Tao Han received his PhD from the University of Wisconsin in 1990. He was a Research Associate at Fermilab and a National SSC Fellow until 1993. He joined UC Davis as an Assistant Professor in 1993 and was promoted to Associate Professor II in 1997. In 1998, he returned to UW Madison, was promoted to Full Professor in 2001, and served as co-director for the “Phenomenology Institute” from 2006. In 2011, he relocated to the University of Pittsburgh and presently serves as the founding director of the Pittsburgh Particle Physics, Astrophysics and Cosmology Center (PITT PACC). He was named Distinguished Professor of High Energy Physics in 2014.

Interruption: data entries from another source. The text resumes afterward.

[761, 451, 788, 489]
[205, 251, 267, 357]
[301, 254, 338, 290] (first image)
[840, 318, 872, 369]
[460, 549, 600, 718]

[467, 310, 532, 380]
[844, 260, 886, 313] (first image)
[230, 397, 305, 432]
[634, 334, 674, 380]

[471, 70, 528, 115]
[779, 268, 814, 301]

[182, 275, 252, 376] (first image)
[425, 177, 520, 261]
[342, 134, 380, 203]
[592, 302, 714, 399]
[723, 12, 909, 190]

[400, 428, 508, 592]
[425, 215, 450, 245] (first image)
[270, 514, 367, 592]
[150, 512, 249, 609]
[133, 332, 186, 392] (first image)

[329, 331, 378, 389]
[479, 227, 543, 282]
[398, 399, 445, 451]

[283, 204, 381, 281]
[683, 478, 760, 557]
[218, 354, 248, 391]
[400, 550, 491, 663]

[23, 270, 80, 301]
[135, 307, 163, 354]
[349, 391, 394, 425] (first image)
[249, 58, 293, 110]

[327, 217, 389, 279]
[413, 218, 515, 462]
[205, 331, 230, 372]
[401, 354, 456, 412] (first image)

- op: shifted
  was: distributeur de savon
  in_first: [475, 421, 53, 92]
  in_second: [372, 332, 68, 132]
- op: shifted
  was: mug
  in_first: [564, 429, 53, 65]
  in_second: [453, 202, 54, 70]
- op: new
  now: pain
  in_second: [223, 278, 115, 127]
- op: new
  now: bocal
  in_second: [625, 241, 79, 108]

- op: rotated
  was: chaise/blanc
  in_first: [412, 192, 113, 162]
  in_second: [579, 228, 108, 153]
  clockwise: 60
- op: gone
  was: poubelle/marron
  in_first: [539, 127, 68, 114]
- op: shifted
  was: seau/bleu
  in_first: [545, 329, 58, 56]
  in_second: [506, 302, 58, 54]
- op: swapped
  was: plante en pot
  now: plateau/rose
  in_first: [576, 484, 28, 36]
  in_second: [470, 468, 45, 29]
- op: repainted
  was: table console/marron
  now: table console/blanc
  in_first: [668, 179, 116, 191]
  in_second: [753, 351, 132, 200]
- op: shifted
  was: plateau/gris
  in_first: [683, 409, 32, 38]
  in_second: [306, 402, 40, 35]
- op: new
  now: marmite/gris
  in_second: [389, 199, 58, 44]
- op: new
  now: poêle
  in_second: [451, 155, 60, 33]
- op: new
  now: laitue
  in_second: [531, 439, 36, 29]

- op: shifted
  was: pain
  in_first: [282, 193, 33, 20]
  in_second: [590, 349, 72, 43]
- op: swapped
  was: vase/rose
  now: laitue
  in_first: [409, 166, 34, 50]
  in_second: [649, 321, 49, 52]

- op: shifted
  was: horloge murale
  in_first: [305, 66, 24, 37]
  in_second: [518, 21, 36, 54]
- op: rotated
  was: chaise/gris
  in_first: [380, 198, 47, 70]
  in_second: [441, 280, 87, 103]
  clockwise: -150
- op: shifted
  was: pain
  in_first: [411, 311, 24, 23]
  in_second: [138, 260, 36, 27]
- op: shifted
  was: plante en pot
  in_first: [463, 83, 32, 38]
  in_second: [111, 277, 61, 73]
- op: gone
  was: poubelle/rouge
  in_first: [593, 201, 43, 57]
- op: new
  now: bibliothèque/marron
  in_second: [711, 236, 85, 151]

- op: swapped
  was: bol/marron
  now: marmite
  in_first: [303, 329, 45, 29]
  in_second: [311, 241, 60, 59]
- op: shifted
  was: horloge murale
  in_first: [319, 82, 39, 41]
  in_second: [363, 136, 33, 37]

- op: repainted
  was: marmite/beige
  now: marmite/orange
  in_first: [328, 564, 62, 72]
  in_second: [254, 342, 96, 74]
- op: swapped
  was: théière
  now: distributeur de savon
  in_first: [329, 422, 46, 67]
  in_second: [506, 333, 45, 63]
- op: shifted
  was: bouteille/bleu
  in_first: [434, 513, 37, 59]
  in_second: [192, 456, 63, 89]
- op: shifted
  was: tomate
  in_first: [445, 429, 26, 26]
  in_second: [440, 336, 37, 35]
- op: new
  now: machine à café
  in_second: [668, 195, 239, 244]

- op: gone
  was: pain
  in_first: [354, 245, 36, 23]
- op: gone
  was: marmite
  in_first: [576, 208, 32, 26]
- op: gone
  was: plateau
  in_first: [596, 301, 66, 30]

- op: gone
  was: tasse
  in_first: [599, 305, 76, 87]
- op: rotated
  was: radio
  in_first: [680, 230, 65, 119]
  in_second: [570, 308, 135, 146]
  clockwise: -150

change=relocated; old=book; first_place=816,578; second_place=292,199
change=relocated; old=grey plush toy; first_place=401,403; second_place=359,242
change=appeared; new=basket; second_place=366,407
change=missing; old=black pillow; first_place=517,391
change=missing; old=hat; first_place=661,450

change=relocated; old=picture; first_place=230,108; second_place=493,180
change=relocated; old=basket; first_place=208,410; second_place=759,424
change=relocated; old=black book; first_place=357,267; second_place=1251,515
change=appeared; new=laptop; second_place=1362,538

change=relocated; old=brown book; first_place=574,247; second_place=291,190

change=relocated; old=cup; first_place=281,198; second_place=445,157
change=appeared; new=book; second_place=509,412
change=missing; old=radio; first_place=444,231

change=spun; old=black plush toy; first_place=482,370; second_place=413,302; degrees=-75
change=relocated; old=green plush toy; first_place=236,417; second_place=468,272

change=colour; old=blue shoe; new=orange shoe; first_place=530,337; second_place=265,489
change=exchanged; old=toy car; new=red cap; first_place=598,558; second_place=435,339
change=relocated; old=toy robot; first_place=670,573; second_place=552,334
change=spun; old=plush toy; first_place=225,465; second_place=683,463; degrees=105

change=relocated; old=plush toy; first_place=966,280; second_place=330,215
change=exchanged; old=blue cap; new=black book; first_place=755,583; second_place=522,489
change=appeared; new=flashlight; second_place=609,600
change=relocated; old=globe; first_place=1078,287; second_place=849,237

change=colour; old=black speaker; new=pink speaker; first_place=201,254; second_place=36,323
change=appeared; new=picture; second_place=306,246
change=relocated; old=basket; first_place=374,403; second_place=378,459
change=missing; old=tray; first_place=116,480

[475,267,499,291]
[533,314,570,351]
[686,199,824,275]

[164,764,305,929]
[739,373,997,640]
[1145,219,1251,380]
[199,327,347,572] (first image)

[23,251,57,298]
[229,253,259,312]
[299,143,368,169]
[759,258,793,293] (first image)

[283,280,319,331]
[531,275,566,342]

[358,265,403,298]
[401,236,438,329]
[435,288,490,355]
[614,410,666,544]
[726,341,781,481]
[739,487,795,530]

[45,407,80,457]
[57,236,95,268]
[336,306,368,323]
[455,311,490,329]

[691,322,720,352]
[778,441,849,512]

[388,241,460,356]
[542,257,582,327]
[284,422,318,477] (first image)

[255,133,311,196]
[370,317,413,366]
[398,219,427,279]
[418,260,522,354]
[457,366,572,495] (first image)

Han’s research has focused on new physics at colliders, phenomenological formulation of theoretical models. He contributed to Higgs physics at hadron colliders, initiating the concepts of “central-jet vetoing”, “forward-jet tagging”, and “cluster transverse mass.” He contributed to the formulation for R-parity violating interactions in SUSY, and the Lagrangian field-theoretic description for Kaluza-Klein states in large extra dimensions. He proposed to test neutrino mass generation mechanisms at colliders, among other experiments. He has also worked on dark matter studies connecting collider signals with direct and indirect searches. In recent years, he has been involved in exploring physics potentials for future high-energy colliders.

Han was elected a Fellow of the American Physical Society (APS) in 2003 and a Fermilab Frontier Fellow in 2004. He is an elected general member of Aspen Center for Physics and of CTEQ. He was 2021 Chair of APS Division of Particles and Fields, Chair for the 2020 APS April Meeting. Han now serves on International Advisory Panels for the High Energy Accelerator Research Organization (KEK) and Durham University’s IPPP.